= Kalahari Meerkat Project =

Biology research project

The Kalahari Meerkat Project, or KMP, is a long term research project focused on studying the evolutionary causes and ecological consequences of cooperative behaviors in meerkats. The secondary aims of the project are to determine what factors affect the reproductive success of the meerkats and what behavioral and physiological mechanisms control both reproduction and cooperative behavior. The project is also working on monitoring overall plant and animal populations within the reserve and work with the nearby community of Van Zylsrus in the areas of conservation and sustainable use of resources.

Situated at the Kuruman River Reserve in Northern Cape, South Africa, close to the border to Botswana, the project is jointly funded by Cambridge University and the Kalahari Research Trust.

==History==
The project was founded in the early nineties by researchers (Prof.
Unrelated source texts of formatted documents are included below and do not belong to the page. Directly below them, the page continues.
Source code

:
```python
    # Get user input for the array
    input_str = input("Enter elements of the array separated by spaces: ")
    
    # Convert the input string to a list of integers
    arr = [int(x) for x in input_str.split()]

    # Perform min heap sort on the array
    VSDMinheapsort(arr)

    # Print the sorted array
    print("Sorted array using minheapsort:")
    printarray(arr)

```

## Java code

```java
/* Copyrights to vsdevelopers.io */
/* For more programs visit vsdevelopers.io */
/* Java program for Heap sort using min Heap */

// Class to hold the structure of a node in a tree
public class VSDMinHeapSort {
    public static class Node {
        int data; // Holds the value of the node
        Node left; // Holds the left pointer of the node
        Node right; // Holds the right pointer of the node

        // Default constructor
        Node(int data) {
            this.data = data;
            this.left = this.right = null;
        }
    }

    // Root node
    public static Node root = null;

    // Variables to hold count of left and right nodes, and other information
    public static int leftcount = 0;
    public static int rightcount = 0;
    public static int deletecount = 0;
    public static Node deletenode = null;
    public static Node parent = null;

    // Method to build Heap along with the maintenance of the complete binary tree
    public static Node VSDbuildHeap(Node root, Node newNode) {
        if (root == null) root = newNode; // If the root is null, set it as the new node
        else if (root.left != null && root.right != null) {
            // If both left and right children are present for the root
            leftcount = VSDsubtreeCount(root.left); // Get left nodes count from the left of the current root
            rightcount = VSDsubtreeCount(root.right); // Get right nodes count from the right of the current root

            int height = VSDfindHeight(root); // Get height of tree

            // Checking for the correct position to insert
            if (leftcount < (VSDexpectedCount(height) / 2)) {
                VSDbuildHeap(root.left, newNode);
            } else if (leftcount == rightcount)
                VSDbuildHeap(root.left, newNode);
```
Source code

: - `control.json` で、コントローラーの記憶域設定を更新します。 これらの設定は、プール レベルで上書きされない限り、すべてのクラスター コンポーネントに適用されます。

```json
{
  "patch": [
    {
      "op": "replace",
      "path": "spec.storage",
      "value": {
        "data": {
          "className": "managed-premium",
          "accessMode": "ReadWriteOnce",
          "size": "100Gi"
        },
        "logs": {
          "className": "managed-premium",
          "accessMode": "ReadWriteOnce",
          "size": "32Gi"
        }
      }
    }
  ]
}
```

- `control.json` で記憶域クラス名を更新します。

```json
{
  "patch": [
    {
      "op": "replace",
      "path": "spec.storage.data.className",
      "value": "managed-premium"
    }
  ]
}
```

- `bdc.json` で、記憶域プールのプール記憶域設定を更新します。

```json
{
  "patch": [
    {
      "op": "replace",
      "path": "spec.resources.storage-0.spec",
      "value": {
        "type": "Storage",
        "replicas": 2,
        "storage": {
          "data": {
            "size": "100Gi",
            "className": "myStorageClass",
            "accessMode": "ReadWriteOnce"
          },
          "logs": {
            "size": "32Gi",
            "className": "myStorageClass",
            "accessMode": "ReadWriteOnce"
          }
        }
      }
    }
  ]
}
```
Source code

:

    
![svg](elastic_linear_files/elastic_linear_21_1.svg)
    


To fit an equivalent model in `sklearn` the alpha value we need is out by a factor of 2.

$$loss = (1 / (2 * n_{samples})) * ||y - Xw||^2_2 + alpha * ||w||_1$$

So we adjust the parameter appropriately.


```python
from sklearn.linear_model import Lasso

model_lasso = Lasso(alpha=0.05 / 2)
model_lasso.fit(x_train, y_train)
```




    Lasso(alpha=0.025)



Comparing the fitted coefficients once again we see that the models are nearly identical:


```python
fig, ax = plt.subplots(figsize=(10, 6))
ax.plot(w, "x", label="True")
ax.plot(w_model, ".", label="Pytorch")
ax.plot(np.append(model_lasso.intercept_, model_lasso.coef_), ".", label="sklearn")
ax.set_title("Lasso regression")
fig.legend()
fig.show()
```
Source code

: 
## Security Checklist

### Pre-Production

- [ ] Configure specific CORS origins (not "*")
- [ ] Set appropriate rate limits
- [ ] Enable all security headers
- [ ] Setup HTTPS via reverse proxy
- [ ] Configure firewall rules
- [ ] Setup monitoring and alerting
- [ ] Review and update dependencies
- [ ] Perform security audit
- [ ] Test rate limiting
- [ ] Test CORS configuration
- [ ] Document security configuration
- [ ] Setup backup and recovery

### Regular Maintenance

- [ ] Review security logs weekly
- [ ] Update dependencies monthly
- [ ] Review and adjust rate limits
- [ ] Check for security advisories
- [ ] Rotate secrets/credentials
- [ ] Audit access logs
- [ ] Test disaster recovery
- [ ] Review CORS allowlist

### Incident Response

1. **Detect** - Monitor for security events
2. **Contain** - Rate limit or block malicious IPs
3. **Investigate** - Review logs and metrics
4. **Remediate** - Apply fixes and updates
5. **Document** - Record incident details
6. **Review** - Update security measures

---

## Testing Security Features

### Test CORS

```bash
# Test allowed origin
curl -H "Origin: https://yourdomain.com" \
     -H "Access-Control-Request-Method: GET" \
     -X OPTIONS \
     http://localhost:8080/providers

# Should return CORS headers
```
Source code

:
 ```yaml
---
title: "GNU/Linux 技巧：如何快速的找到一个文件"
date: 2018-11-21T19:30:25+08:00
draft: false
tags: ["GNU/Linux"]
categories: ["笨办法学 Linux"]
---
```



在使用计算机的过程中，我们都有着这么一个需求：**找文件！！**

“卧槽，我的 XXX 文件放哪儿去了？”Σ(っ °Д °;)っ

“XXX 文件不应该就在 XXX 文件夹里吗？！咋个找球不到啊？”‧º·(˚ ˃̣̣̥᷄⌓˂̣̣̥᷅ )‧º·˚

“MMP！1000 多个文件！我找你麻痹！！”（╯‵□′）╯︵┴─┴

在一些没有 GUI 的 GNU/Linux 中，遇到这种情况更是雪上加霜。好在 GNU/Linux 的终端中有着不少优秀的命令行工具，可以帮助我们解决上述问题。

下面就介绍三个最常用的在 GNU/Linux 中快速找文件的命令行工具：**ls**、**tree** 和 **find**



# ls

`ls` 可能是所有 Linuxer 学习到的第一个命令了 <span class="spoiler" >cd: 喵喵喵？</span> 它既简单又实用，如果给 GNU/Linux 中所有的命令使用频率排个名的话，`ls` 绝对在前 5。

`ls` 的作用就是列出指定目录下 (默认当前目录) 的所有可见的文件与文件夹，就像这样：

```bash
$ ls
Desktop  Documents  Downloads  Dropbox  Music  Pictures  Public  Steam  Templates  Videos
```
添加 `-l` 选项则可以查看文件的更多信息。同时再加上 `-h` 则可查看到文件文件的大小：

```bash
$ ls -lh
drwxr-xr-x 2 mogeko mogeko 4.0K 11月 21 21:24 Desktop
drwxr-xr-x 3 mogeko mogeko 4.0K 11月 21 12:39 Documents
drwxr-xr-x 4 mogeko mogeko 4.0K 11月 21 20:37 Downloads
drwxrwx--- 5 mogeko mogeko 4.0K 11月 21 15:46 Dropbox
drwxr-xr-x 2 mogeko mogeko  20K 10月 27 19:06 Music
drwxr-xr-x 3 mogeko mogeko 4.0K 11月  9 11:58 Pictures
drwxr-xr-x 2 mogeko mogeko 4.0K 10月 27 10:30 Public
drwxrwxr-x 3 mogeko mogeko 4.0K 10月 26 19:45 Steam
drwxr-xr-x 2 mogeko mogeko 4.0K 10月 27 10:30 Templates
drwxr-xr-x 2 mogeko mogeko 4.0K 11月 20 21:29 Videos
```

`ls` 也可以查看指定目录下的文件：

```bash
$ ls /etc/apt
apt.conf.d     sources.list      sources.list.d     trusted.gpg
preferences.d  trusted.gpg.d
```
Tim Clutton-Brock) at Cambridge University. It was originally based on the Kgalagadi Transfrontier Park, but in 1993 moved to the Kuruman River Reserve, an area spanning approximately twenty square miles of semi-arid area of the Kalahari Desert on either side of the mostly dry Kuruman River. The reserve consists primarily of sparsely vegetated fossil dunes that flatten out near the river, which is usually dry. The project is now part of the university's "Large Animal Research Group" headed by Tim Clutton-Brock, FRS, who has headed the Meerkat project since 1993.

==Staff==
The project usually has 10–15 volunteers who form the main meerkat project staff. They are supervised by a Field Coordinator and a Field Manager. Volunteers come from all over the world and the project is regularly hiring volunteers (see http://www.kalahari-meerkats.com/index.php?id=volunteers). In addition to the core researchers, Earthwatch volunteers aid in collecting research data after being partnered with a staff researcher. There is also usually a South African technician responsible for project logistics, 6–8 post-graduate interns from Europe or South Africa, and a number of doctorate and independent researchers carrying out their own research in the area. There are rarely fewer than 10 people working in the project area at any given time.

The principal investigators of the project are Prof. Tim Clutton-Brock, Professor of Animal Ecology at the University of Cambridge, and Prof. Marta Manser, Professor of Animal Behavior at the University of Zurich.

==Subjects==
The KMP study encompasses 16 groups of meerkats, with six living exclusively on the reserve and the rest having ranges that extend into the surrounding farmland. Most members of the groups are familiar enough with the human researchers that they are undisturbed by their presence and are relatively easy to touch and collect samples from. Extremely accurate life history records are kept for each meerkat in the study populations, including the recording of births, deaths, pregnancies, lactation and oestrus cycles, changes in social status and group affiliation, and any abnormal behaviors or activities.

The project team offers film crews and wildlife photographers the chance to film the habituated groups of meerkats at the reserve. The KMP meerkats have been the subjects of several documentary programs, including:
- Meerkat Manor, a popular Animal Planet docu-drama series focused mostly on The Whiskers, one of the long-term study groups
- Ella, A Meerkat's Tale, a 2005 one-hour special from Oxford Scientific Films that follows the life of one young female that breaks the rules and has pups despite being a subordinate female
- Meerkats, a 2003 Nigel Marven film
- "Life of Mammals", a 2002 episode for Sir David Attenborough's series on BBC
- "Walking with Meerkats: Meerkat Madness", a 2001 30-minute National Geographic special produced by Big Wave TV that focuses on the Lazuli research group The title may refer to the BBC production Walking with Dinosaurs and its sister shows Walking with Beasts and Walking with Monsters.

In May 2010, Lapland Studio announced it was releasing a video game entitled Lead the Meerkats for the Nintendo Wii and would be donating proceeds from copies sold on the first day to the project. Clutton-Brock and Evi Bauer, president of the Friends of the Kalahari Meerkat Project, expressed excitement over the games release as a way to educate people about meerkats through a fairly realistic game.

==Friends of the Kalahari Meerkat Project==
"Friends of the Kalahari Meerkat Project" is a legally independent, but functionally integrated, sponsoring organization of the project that was founded in Switzerland on 23 November 2007. Through this website, the Kalahari Meerkat Project releases information about the meerkats, including life history updates for all of the individual meerkats and the meerkat groups being studied, updates on the current groups, historical information on lost groups, and basic information about meerkats. The project uploads its own photographs and video footage of the meerkats, available for viewing for free.

In April 2008, the site began selling "Friends" packages to offer a way to support the project. The Friends package includes additional project information not published on the site, as well as detailed information comparing the actual project meerkats to their counterparts in Meerkat Manor. On 8 June 2008, the site was expanded to include a virtual store, powered by Zazzle, through which the project offers a variety of custom meerkat items. Proceeds from the items go to support the project and the Friends program.